The AMD Gaming Evolved logo.

Recently I dived into the respective R&D budgets of Intel, NVIDIA, and AMD and concluded that however the latter plan to claw back market share, it isn’t by throwing money and the folks in the labs. With this snippet from AMD’s 2016 roadmap though, a clearer picture emerges of how Team Red can assert dominance – and it comes from making Freesync work with HDMI and the new DisplayPort 1.3.

Which games will you really notice the benefits of adaptive refresh rates like AMD’s Freesync? Why, the best PC racing games of course. Okay, that one was a stretch.

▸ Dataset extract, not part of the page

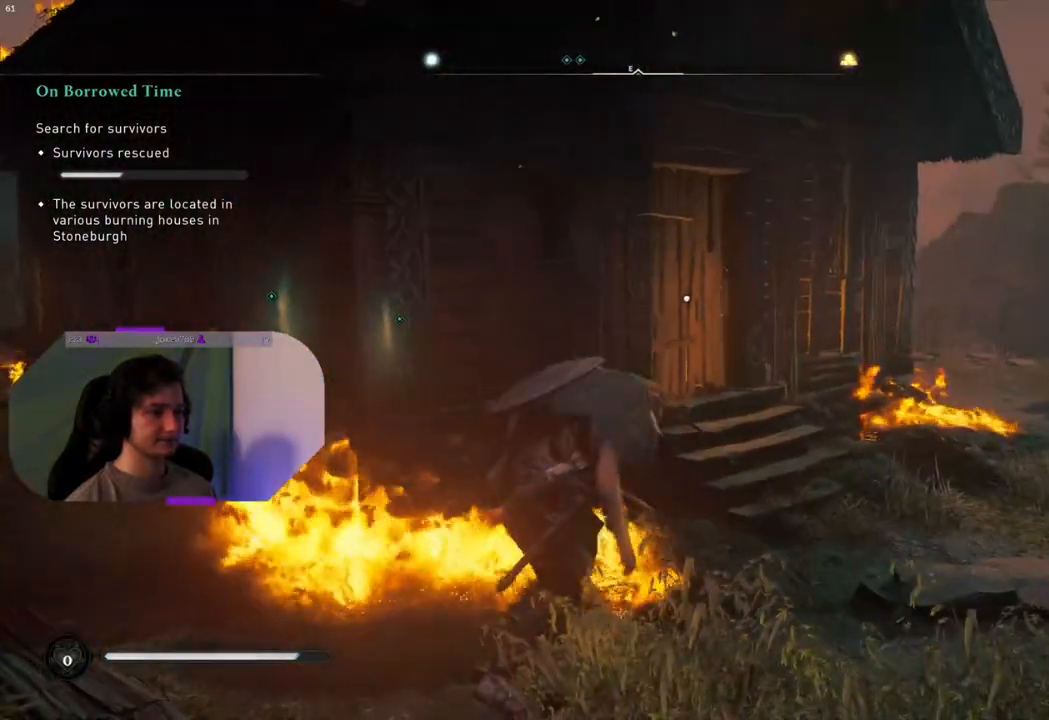
{"buttons": [], "left_stick": "up-right", "right_stick": "center", "events": [[117, "right_stick", "left"], [267, "right_stick", "center"]]}
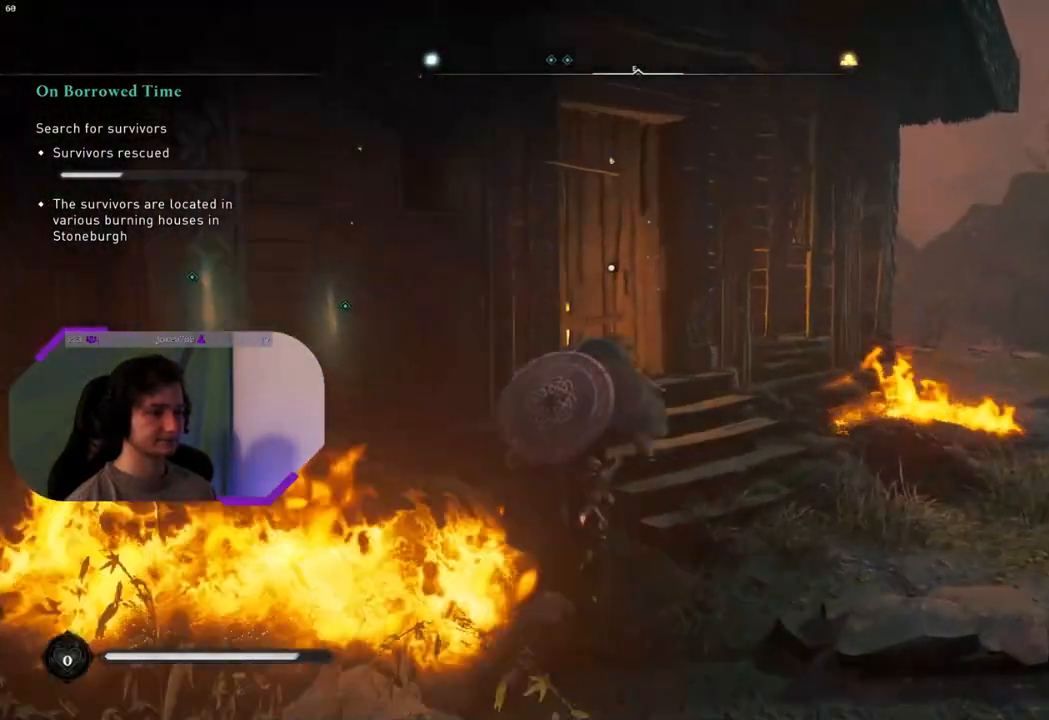
{"buttons": [], "left_stick": "up-left", "right_stick": "left", "events": [[167, "right_stick", "left"], [267, "left_stick", "up"], [417, "left_stick", "up-left"]]}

New info from PC World indicates some big plans at the AMD camp to propagate Freesync onto as many display standards as possible in 2016 and beyond.

A key part of that plan involves getting Freesync working over HDMI ports next year. Currently Freesync only works with high-end DisplayPort monitors, and that’s limiting the tech’s adoption rate. However as of 2016, any existing GPU that supports Freesync over DisplayPort will also support it over HDMI 1.4 and 2.0.

That means we could see a big swell of Freesync support from mid-range monitors in the near future, and that in turn might influence gamer’s GPU purchasing behaviours. Eight new monitor models, say AMD, from LG, Samsung, and Acer will all feature Freesync HDMI compatibility.

AMD are also moving into the mobile market, adding Freesync support toLenovo’s new Y700 laptop, priced at $899. The company also addressed the ‘image judder’ issue with some existing Freesync monitor with the addition of a ‘Low Frame Rate Compensation’ algorithm in their new Radeon Software Crimson driver package.

Freesync will also work over the upcoming DisplayPort 1.3 standard, which features a max bandwidth of 32GB/s – enough to power ultra-high refresh rates at 4K and beyond.